Friday, December 29, 2017

Janus and the Coming Freeze

It is that middle stretch, the week between Christmas and New Year's Day, the lame duck period of 2017, last-minute week of goal setting or goal rushing-to-completion, week of laundry and cleaning preparatory to the new year (if you're into that), week of staring at the sky and glancing backwards and forwards.

For me, it began with a scramble and then an obsession with mini Christmas scrapbooks, as I realized that I'd begun several and just not finished them. These aren't massive projects, just 4x6 brag books stuffed with pictures and a minimum of text, but it takes time to arrange and print and cut the pages to size and explain why all of a sudden our ink surplus has turned into a severe shortage. Also, memory albums are sticky--you look at one picture, then you've looked at eighty, then you're sinking into those snows of yesteryear, the ones that are supposedly vanished but are piling up over you nonetheless. It takes time to dig out of the past.

That project was kicked off in anticipation of a visit by our in-laws that, thanks to a random hard freeze over the New Year's holiday, won't be happening right now. So I've had the chance to dive into the other memory books that I've started and not completed, all the birthday albums, Diva Night reminiscences, The Year The Yard Was All Morning Glories, 4th of July celebrations followed by bubbles and fireworks...wherever the images happen to accumulate. A project that was a single book catching up with photos that I didn't want to lose has become a potential year-long nostalgia fest. If I actually finish these, there will be pics of The Year That Was All Memory Books.
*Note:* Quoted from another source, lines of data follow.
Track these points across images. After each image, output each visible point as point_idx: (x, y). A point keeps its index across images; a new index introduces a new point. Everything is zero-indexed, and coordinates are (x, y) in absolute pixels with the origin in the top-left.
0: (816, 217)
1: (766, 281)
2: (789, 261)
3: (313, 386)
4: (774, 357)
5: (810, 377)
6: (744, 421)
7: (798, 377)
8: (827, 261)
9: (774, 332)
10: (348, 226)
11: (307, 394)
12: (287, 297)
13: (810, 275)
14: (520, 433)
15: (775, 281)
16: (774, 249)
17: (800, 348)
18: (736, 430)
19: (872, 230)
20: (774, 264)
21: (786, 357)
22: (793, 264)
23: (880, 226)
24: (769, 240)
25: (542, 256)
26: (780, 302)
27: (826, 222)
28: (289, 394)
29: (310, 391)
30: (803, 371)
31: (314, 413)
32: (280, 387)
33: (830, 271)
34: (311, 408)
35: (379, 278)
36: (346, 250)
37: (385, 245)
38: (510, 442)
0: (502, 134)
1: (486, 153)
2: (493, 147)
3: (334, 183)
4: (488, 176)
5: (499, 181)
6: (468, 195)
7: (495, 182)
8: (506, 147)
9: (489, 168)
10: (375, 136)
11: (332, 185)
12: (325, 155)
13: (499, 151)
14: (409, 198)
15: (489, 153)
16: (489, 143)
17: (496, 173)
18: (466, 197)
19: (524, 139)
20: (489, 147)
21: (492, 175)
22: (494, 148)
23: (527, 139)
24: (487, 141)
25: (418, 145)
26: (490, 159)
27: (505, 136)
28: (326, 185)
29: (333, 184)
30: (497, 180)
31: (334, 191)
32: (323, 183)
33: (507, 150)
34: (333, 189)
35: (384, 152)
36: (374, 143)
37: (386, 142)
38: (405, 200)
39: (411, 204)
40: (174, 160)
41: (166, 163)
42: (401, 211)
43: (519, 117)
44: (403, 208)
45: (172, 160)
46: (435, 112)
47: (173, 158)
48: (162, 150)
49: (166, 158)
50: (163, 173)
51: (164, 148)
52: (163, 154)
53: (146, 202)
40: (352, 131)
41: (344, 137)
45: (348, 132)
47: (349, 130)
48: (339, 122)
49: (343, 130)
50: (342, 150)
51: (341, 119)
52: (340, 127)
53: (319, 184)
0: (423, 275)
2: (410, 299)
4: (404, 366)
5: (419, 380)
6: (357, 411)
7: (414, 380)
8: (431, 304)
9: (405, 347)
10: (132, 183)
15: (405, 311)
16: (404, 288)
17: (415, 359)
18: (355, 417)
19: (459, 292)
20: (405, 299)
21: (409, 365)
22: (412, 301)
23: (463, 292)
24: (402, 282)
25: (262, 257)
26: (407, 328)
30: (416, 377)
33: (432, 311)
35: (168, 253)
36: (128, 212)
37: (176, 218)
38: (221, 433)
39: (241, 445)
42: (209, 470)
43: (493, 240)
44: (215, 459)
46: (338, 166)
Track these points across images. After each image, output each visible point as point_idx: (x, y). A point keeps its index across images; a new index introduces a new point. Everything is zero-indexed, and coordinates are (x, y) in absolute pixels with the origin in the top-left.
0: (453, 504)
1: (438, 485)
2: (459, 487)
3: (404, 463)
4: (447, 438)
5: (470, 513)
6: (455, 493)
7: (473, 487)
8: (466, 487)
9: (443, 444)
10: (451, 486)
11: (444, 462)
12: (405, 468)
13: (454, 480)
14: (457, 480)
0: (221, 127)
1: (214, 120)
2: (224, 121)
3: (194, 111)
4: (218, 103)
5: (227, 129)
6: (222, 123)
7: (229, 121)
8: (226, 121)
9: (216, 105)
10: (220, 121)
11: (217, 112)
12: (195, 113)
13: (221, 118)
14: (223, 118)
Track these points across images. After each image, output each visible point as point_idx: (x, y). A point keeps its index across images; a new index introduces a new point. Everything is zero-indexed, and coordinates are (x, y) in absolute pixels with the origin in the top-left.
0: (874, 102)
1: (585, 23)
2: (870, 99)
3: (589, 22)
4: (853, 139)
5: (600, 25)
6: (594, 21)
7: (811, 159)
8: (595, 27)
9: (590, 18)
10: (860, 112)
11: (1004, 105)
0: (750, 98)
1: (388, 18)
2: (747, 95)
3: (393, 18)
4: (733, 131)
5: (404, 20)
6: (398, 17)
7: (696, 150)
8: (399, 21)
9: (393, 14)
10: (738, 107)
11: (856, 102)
Perhaps you have projects that get out of hand, too.

Which brings me to the other projects. The writing ones that also found themselves well begun but abandoned. Here is the backward glance:  the 2016 election was a sharp shock to me. But it wasn't the first. There have been the difficulty of finding a job and assorted concerns that finally coalesced into a single decision:  I'm not writing for anyone else. I've been a member of writing groups for years and I used to be better about submissions. Now, though, I realize that I want to make art that speaks to the people closest to me--to my family, to a few friends--and the memory books speak to that, as does the few writing projects that I'm keeping for this year. Here is the glance forward:  2018 is the year that I want to be able to return gifts I received with interest, novellas for reaching out, flash collections for the peace that I received from the parks before Harvey washed them away.

This year, I want to work through from the beginning to the end and I want to be able to reach this in-between, lame duck week of 2018 with memories of connection rather than endless, mouse-wheel project anxiety. I am thankful, grateful, every day for the people who gave my writing their time and attention and it may be that this is a slow turn back toward a more familiar track. For now, I am thinking about blankets and hot cocoa and a hard freeze that breaks one year from another. About looking forward and glancing back. And about whether or not any of this can be captured in a photo, embellished with stickers, and placed in a memory book for 2018.